REQUIRED WORK: Look down the entries below and report how many lines hold the string "microscopy"; write nothing else.

━━━ EXERCISE DATA ━━━

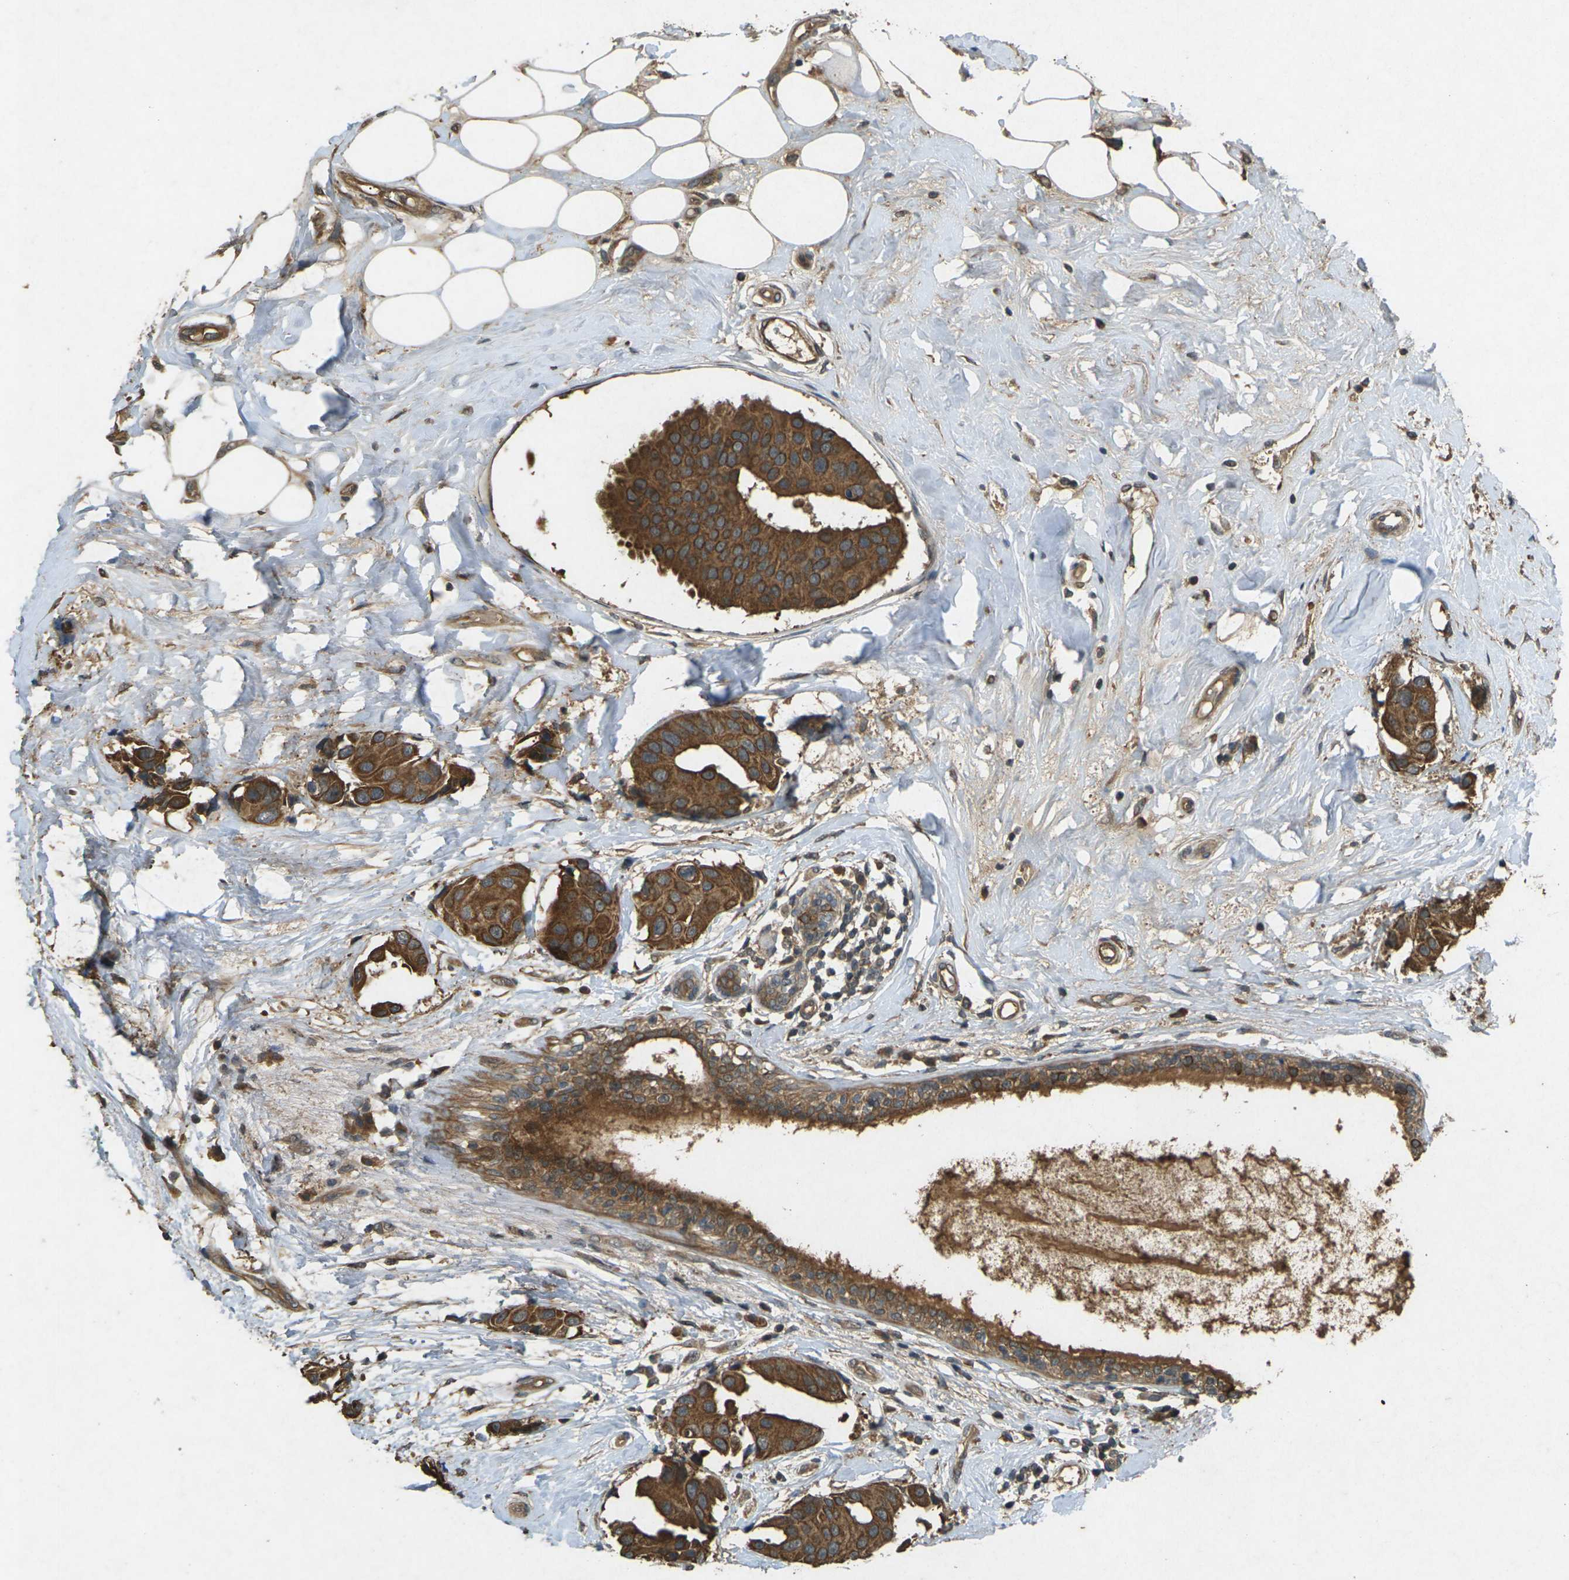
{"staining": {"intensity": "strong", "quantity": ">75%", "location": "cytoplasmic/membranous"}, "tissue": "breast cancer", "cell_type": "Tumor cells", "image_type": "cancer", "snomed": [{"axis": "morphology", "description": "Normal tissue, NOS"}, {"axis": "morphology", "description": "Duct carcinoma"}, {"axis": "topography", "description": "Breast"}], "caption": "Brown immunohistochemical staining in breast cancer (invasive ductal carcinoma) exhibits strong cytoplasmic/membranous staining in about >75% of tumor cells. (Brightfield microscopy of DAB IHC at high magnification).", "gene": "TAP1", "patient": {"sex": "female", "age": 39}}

━━━
━━━ EXERCISE DATA ━━━

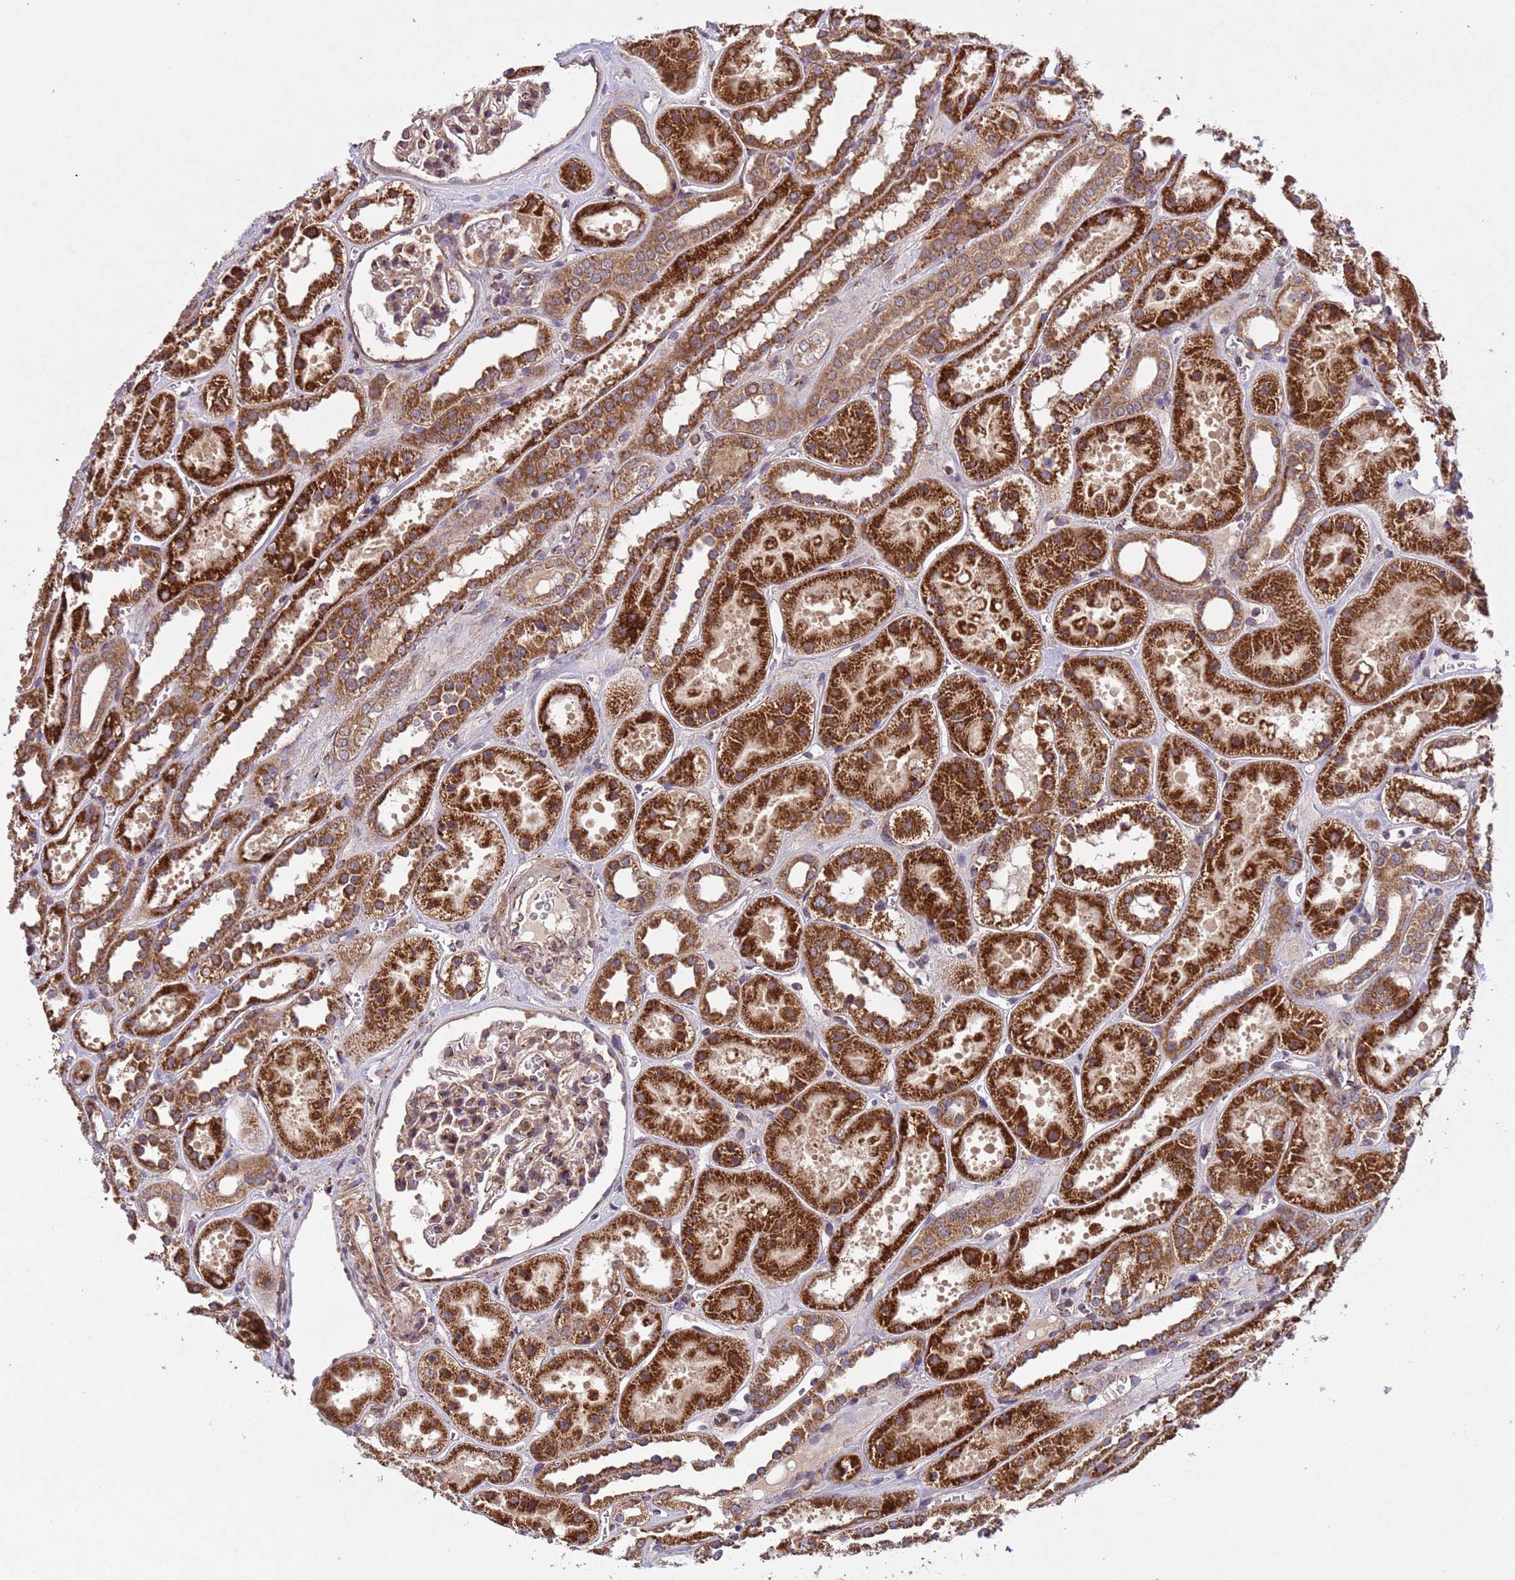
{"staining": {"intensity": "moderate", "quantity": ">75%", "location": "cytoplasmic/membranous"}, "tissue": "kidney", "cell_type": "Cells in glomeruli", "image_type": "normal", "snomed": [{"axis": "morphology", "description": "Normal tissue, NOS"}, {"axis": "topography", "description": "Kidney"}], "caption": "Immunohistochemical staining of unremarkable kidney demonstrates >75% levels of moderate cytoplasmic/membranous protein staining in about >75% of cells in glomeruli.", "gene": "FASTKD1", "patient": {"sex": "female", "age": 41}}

━━━
━━━ EXERCISE DATA ━━━

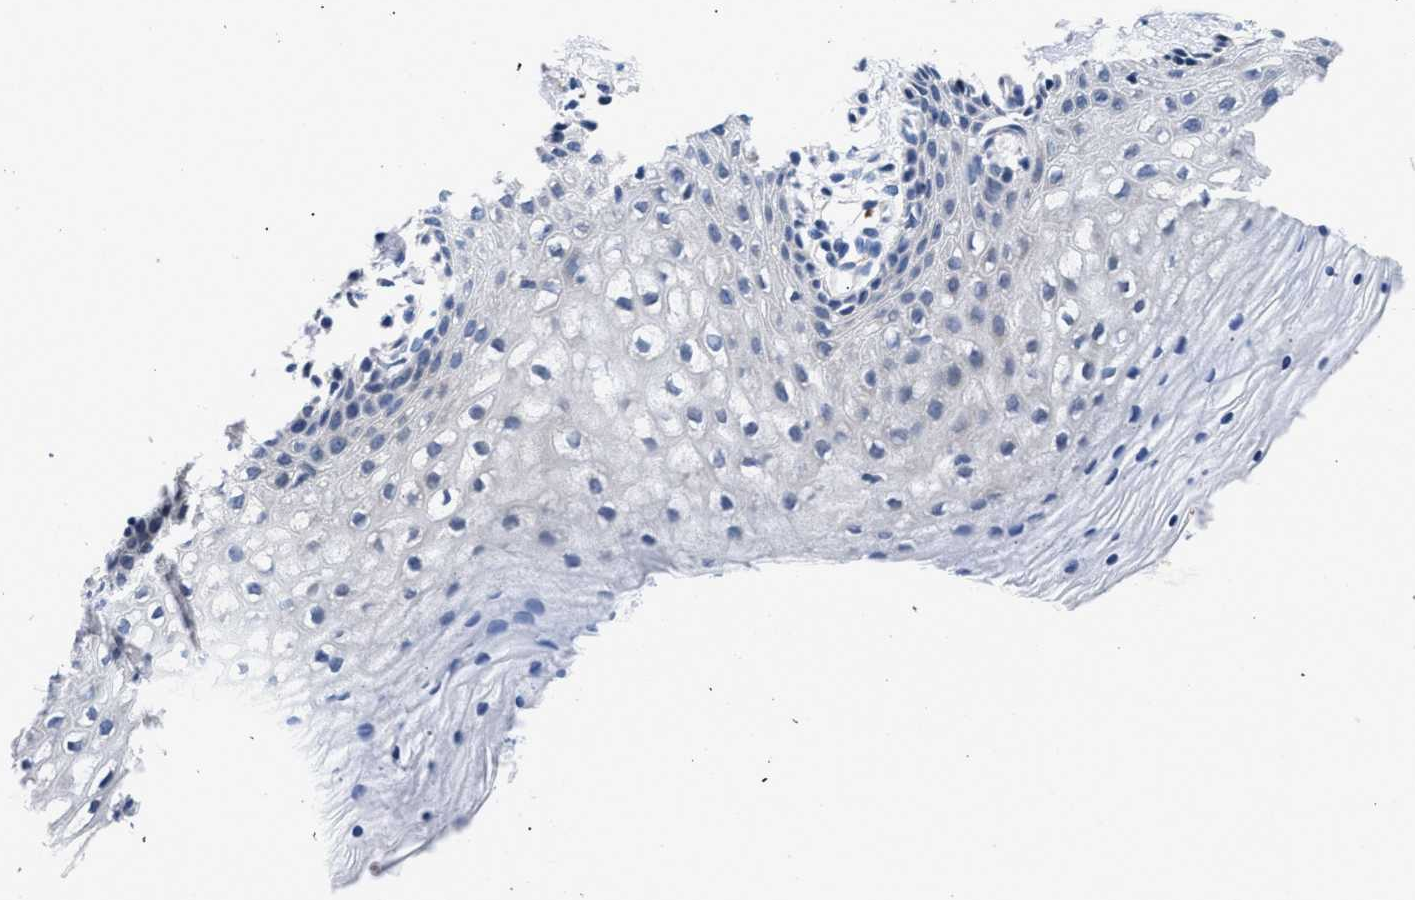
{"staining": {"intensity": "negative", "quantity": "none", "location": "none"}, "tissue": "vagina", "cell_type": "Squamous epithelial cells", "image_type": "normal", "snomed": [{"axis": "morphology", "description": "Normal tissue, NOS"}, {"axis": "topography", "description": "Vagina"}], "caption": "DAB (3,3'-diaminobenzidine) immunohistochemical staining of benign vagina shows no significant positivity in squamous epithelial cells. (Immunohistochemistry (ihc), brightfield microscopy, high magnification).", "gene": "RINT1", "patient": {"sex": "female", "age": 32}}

━━━

OUTPUT: 2